### WORK ITEM
Give the records again. Keep them exact and leave out the images.

### DATASET ENTRIES
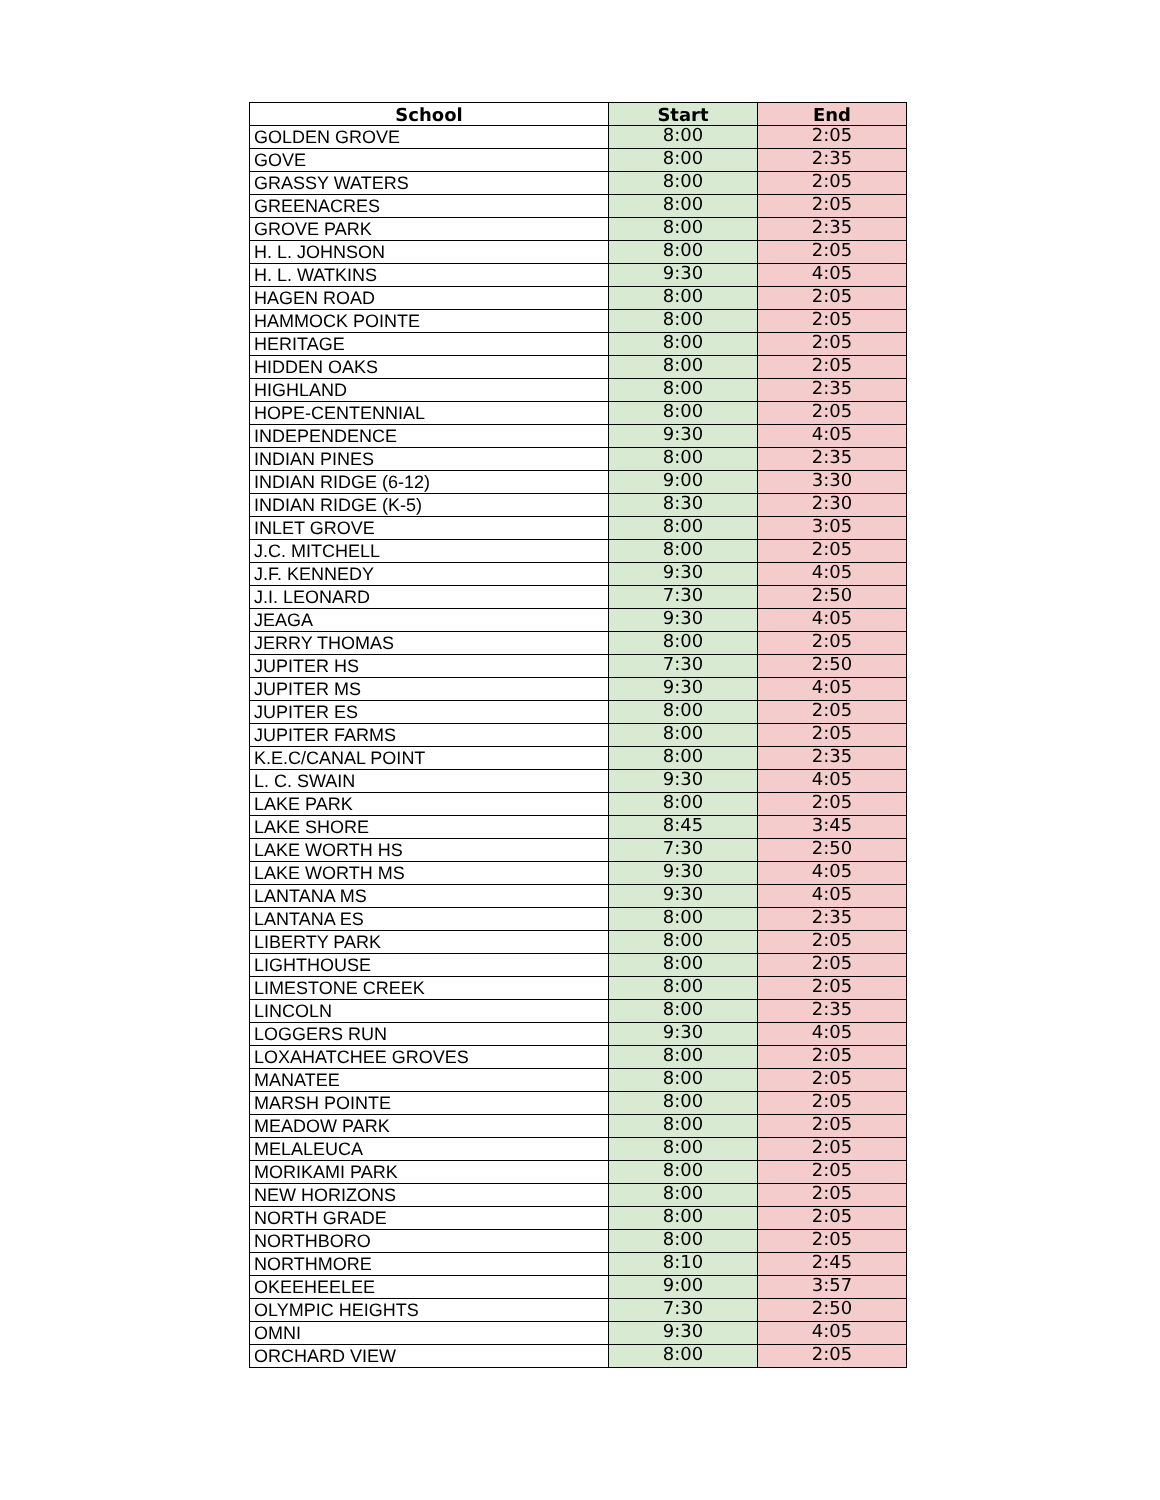| School | Start | End |
| --- | --- | --- |
| GOLDEN GROVE | 8:00 | 2:05 |
| GOVE | 8:00 | 2:35 |
| GRASSY WATERS | 8:00 | 2:05 |
| GREENACRES | 8:00 | 2:05 |
| GROVE PARK | 8:00 | 2:35 |
| H. L. JOHNSON | 8:00 | 2:05 |
| H. L. WATKINS | 9:30 | 4:05 |
| HAGEN ROAD | 8:00 | 2:05 |
| HAMMOCK POINTE | 8:00 | 2:05 |
| HERITAGE | 8:00 | 2:05 |
| HIDDEN OAKS | 8:00 | 2:05 |
| HIGHLAND | 8:00 | 2:35 |
| HOPE-CENTENNIAL | 8:00 | 2:05 |
| INDEPENDENCE | 9:30 | 4:05 |
| INDIAN PINES | 8:00 | 2:35 |
| INDIAN RIDGE (6-12) | 9:00 | 3:30 |
| INDIAN RIDGE (K-5) | 8:30 | 2:30 |
| INLET GROVE | 8:00 | 3:05 |
| J.C. MITCHELL | 8:00 | 2:05 |
| J.F. KENNEDY | 9:30 | 4:05 |
| J.I. LEONARD | 7:30 | 2:50 |
| JEAGA | 9:30 | 4:05 |
| JERRY THOMAS | 8:00 | 2:05 |
| JUPITER HS | 7:30 | 2:50 |
| JUPITER MS | 9:30 | 4:05 |
| JUPITER ES | 8:00 | 2:05 |
| JUPITER FARMS | 8:00 | 2:05 |
| K.E.C/CANAL POINT | 8:00 | 2:35 |
| L. C. SWAIN | 9:30 | 4:05 |
| LAKE PARK | 8:00 | 2:05 |
| LAKE SHORE | 8:45 | 3:45 |
| LAKE WORTH HS | 7:30 | 2:50 |
| LAKE WORTH MS | 9:30 | 4:05 |
| LANTANA MS | 9:30 | 4:05 |
| LANTANA ES | 8:00 | 2:35 |
| LIBERTY PARK | 8:00 | 2:05 |
| LIGHTHOUSE | 8:00 | 2:05 |
| LIMESTONE CREEK | 8:00 | 2:05 |
| LINCOLN | 8:00 | 2:35 |
| LOGGERS RUN | 9:30 | 4:05 |
| LOXAHATCHEE GROVES | 8:00 | 2:05 |
| MANATEE | 8:00 | 2:05 |
| MARSH POINTE | 8:00 | 2:05 |
| MEADOW PARK | 8:00 | 2:05 |
| MELALEUCA | 8:00 | 2:05 |
| MORIKAMI PARK | 8:00 | 2:05 |
| NEW HORIZONS | 8:00 | 2:05 |
| NORTH GRADE | 8:00 | 2:05 |
| NORTHBORO | 8:00 | 2:05 |
| NORTHMORE | 8:10 | 2:45 |
| OKEEHEELEE | 9:00 | 3:57 |
| OLYMPIC HEIGHTS | 7:30 | 2:50 |
| OMNI | 9:30 | 4:05 |
| ORCHARD VIEW | 8:00 | 2:05 |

### YOUR SOLUTION
| School | Start | End |
| --- | --- | --- |
| GOLDEN GROVE | 8:00 | 2:05 |
| GOVE | 8:00 | 2:35 |
| GRASSY WATERS | 8:00 | 2:05 |
| GREENACRES | 8:00 | 2:05 |
| GROVE PARK | 8:00 | 2:35 |
| H. L. JOHNSON | 8:00 | 2:05 |
| H. L. WATKINS | 9:30 | 4:05 |
| HAGEN ROAD | 8:00 | 2:05 |
| HAMMOCK POINTE | 8:00 | 2:05 |
| HERITAGE | 8:00 | 2:05 |
| HIDDEN OAKS | 8:00 | 2:05 |
| HIGHLAND | 8:00 | 2:35 |
| HOPE-CENTENNIAL | 8:00 | 2:05 |
| INDEPENDENCE | 9:30 | 4:05 |
| INDIAN PINES | 8:00 | 2:35 |
| INDIAN RIDGE (6-12) | 9:00 | 3:30 |
| INDIAN RIDGE (K-5) | 8:30 | 2:30 |
| INLET GROVE | 8:00 | 3:05 |
| J.C. MITCHELL | 8:00 | 2:05 |
| J.F. KENNEDY | 9:30 | 4:05 |
| J.I. LEONARD | 7:30 | 2:50 |
| JEAGA | 9:30 | 4:05 |
| JERRY THOMAS | 8:00 | 2:05 |
| JUPITER HS | 7:30 | 2:50 |
| JUPITER MS | 9:30 | 4:05 |
| JUPITER ES | 8:00 | 2:05 |
| JUPITER FARMS | 8:00 | 2:05 |
| K.E.C/CANAL POINT | 8:00 | 2:35 |
| L. C. SWAIN | 9:30 | 4:05 |
| LAKE PARK | 8:00 | 2:05 |
| LAKE SHORE | 8:45 | 3:45 |
| LAKE WORTH HS | 7:30 | 2:50 |
| LAKE WORTH MS | 9:30 | 4:05 |
| LANTANA MS | 9:30 | 4:05 |
| LANTANA ES | 8:00 | 2:35 |
| LIBERTY PARK | 8:00 | 2:05 |
| LIGHTHOUSE | 8:00 | 2:05 |
| LIMESTONE CREEK | 8:00 | 2:05 |
| LINCOLN | 8:00 | 2:35 |
| LOGGERS RUN | 9:30 | 4:05 |
| LOXAHATCHEE GROVES | 8:00 | 2:05 |
| MANATEE | 8:00 | 2:05 |
| MARSH POINTE | 8:00 | 2:05 |
| MEADOW PARK | 8:00 | 2:05 |
| MELALEUCA | 8:00 | 2:05 |
| MORIKAMI PARK | 8:00 | 2:05 |
| NEW HORIZONS | 8:00 | 2:05 |
| NORTH GRADE | 8:00 | 2:05 |
| NORTHBORO | 8:00 | 2:05 |
| NORTHMORE | 8:10 | 2:45 |
| OKEEHEELEE | 9:00 | 3:57 |
| OLYMPIC HEIGHTS | 7:30 | 2:50 |
| OMNI | 9:30 | 4:05 |
| ORCHARD VIEW | 8:00 | 2:05 |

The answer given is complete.